Deadlock: Agent A waits for Agent B's output before proceeding; Agent B waits for Agent A. No progress is made.

Redundant execution: Two workers independently call the same tool with the same arguments because the orchestrator didn't share intermediate results.

Contradictory outputs: Worker A concludes X; Worker B concludes ¬X. The orchestrator synthesises an incoherent answer or picks arbitrarily.

Context loss at handoff: Worker A produces a correct result but communicates it to Worker B incompletely (truncation, missing metadata). Worker B makes decisions on degraded information.

Detection: Log all inter-agent messages. Compare what each agent claims to have received vs. what the sending agent actually produced.

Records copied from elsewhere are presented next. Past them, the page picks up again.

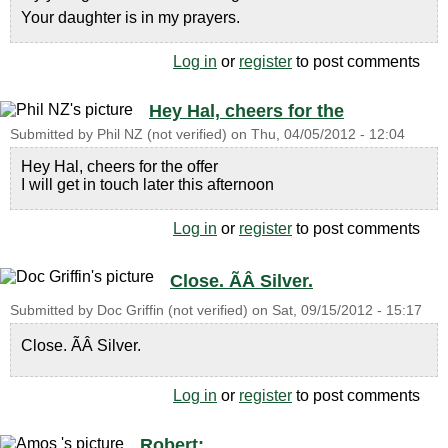
Your daughter is in my prayers.
Log in
or
register
to post comments
Hey Hal, cheers for the
Submitted by
Phil NZ (not verified)
on
Thu, 04/05/2012 - 12:04
Hey Hal, cheers for the offer
I will get in touch later this afternoon
Log in
or
register
to post comments
Close. ÃÂ Silver.
Submitted by
Doc Griffin (not verified)
on
Sat, 09/15/2012 - 15:17
Close. ÃÂ Silver.
Log in
or
register
to post comments
Robert:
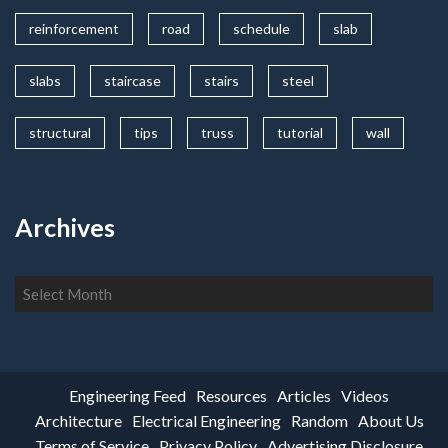
reinforcement
road
schedule
slab
slabs
staircase
stairs
steel
structural
tips
truss
tutorial
wall
Archives
Archives
Engineering Feed
Resources
Articles
Videos
Architecture
Electrical Engineering
Random
About Us
Terms of Service
Privacy Policy
Advertising Disclosure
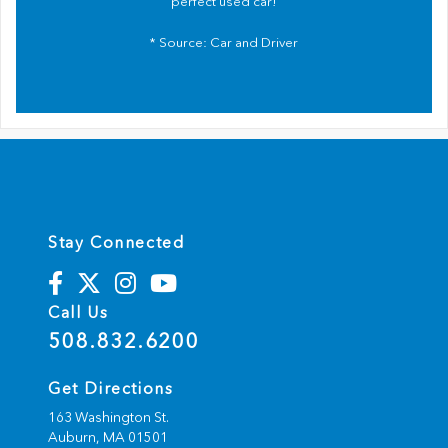
perfect used car!
* Source:
Car and Driver
Stay Connected
Call Us
508.832.6200
Get Directions
163 Washington St.
Auburn,
MA
01501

2.5 Multi-Agent Benchmarks¶

Dedicated multi-agent benchmarks are still emerging. Current options:

Benchmark	Notes
GAIA (multi-agent mode)	Tasks too complex for one agent; measures system-level completion
AgentBench (multi-agent tracks)	Some environments support multi-agent execution
ChatDev / SWE-bench (pipeline agents)	Software development with specialised coder/reviewer/tester agents
CAMEL role-playing dataset	Evaluates cooperative reasoning between two agents assigned complementary roles

Multi-agent benchmarks are significantly less mature than single-agent benchmarks. Most production teams build custom internal evaluation suites using their actual task distribution.

2.6 Practical Evaluation Strategy¶

Because public multi-agent benchmarks are limited, a pragmatic approach is:

Decompose into sub-task unit tests. For each worker agent type, build a targeted eval set for its sub-task (e.g., "does the research agent reliably retrieve the right document?"). These are cheap and fast.
Sample full end-to-end traces. Run the full multi-agent system on a representative task set and human-review complete traces for a sample of failures.
Inject faults. Deliberately provide a worker with a malformed input or wrong tool result, and check whether the orchestrator detects and recovers — or propagates the error silently.
Monitor in production. Log all inter-agent messages and outcomes. Contradiction rate, retry rate, and step count are the most informative signals for ongoing health.